> Try it
Copy every line of text in the material below word for word, leaving out the pictures.

> Dataset excerpts
__________
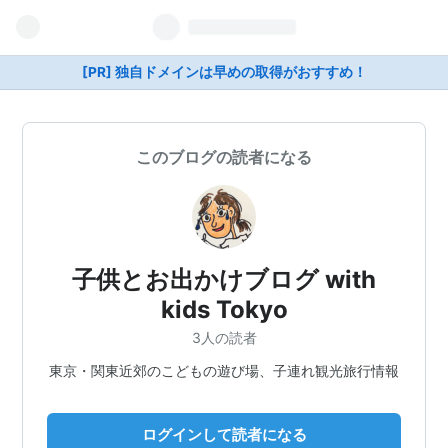
[PR] 独自ドメインは早めの取得がおすすめ！
このブログの読者になる
子供とお出かけブログ with
kids Tokyo
3人の読者
東京・関東近郊のこどもの遊び場、子連れ観光旅行情報
ログインして読者になる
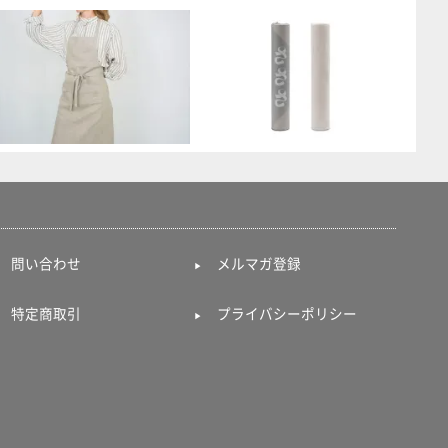
問い合わせ
メルマガ登録
特定商取引
プライバシーポリシー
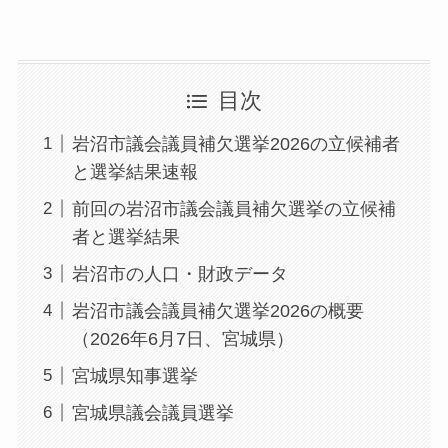
目次
岩沼市議会議員補欠選挙2026の立候補者
と選挙結果速報
前回の岩沼市議会議員補欠選挙の立候補
者と選挙結果
岩沼市の人口・財政データ
岩沼市議会議員補欠選挙2026の概要
（2026年6月7日、宮城県）
宮城県知事選挙
宮城県議会議員選挙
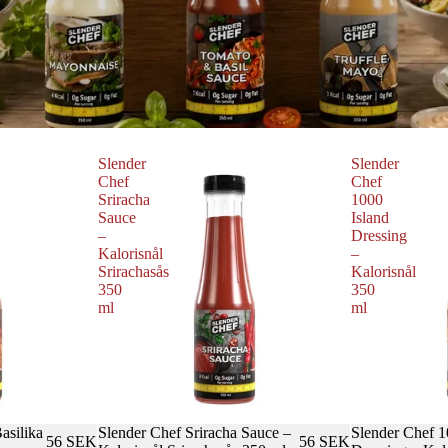
Slender
Slender
Chef
Chef
Sriracha
1000
Sauce
Island
–
Dressing
Kalorisnål
–
Srirachasås
Kalorisnål
350
350
ml
ml
asilika
Slender Chef Sriracha Sauce –
Slender Chef 1
56 SEK
56 SEK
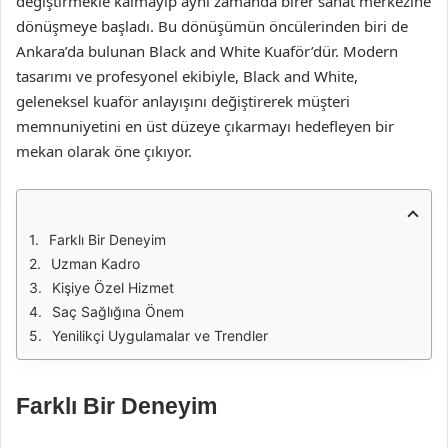
değiştirmekle kalmayıp aynı zamanda birer sanat merkezine
dönüşmeye başladı. Bu dönüşümün öncülerinden biri de
Ankara’da bulunan Black and White Kuaför’dür. Modern
tasarımı ve profesyonel ekibiyle, Black and White,
geleneksel kuaför anlayışını değiştirerek müşteri
memnuniyetini en üst düzeye çıkarmayı hedefleyen bir
mekan olarak öne çıkıyor.
Farklı Bir Deneyim
Uzman Kadro
Kişiye Özel Hizmet
Saç Sağlığına Önem
Yenilikçi Uygulamalar ve Trendler
Farklı Bir Deneyim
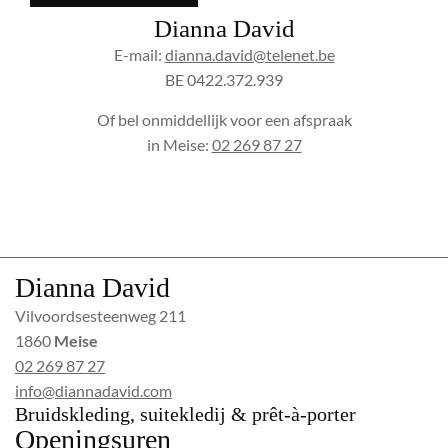
Dianna David
E-mail:
dianna.david@telenet.be
BE 0422.372.939
Of bel onmiddellijk voor een afspraak
in Meise:
02 269 87 27
Dianna David
Vilvoordsesteenweg 211
1860
Meise
02 269 87 27
info@diannadavid.com
Bruidskleding, suitekledij & prêt-à-porter
Openingsuren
__________
> Exercise response
[PR] 独自ドメインは早めの取得がおすすめ！
このブログの読者になる
子供とお出かけブログ with
kids Tokyo
3人の読者
東京・関東近郊のこどもの遊び場、子連れ観光旅行情報
ログインして読者になる
問い合わせ
メルマガ登録
特定商取引
プライバシーポリシー
目次
岩沼市議会議員補欠選挙2026の立候補者
と選挙結果速報
前回の岩沼市議会議員補欠選挙の立候補
者と選挙結果
岩沼市の人口・財政データ
岩沼市議会議員補欠選挙2026の概要
（2026年6月7日、宮城県）
宮城県知事選挙
宮城県議会議員選挙
Slender
Slender
Chef
Chef
Sriracha
1000
Sauce
Island
–
Dressing
Kalorisnål
–
Srirachasås
Kalorisnål
350
350
ml
ml
asilika
Slender Chef Sriracha Sauce –
Slender Chef 1
56 SEK
56 SEK
değiştirmekle kalmayıp aynı zamanda birer sanat merkezine
dönüşmeye başladı. Bu dönüşümün öncülerinden biri de
Ankara’da bulunan Black and White Kuaför’dür. Modern
tasarımı ve profesyonel ekibiyle, Black and White,
geleneksel kuaför anlayışını değiştirerek müşteri
memnuniyetini en üst düzeye çıkarmayı hedefleyen bir
mekan olarak öne çıkıyor.
Farklı Bir Deneyim
Uzman Kadro
Kişiye Özel Hizmet
Saç Sağlığına Önem
Yenilikçi Uygulamalar ve Trendler
Farklı Bir Deneyim
Dianna David
E-mail:
dianna.david@telenet.be
BE 0422.372.939
Of bel onmiddellijk voor een afspraak
in Meise:
02 269 87 27
Dianna David
Vilvoordsesteenweg 211
1860
Meise
02 269 87 27
info@diannadavid.com
Bruidskleding, suitekledij & prêt-à-porter
Openingsuren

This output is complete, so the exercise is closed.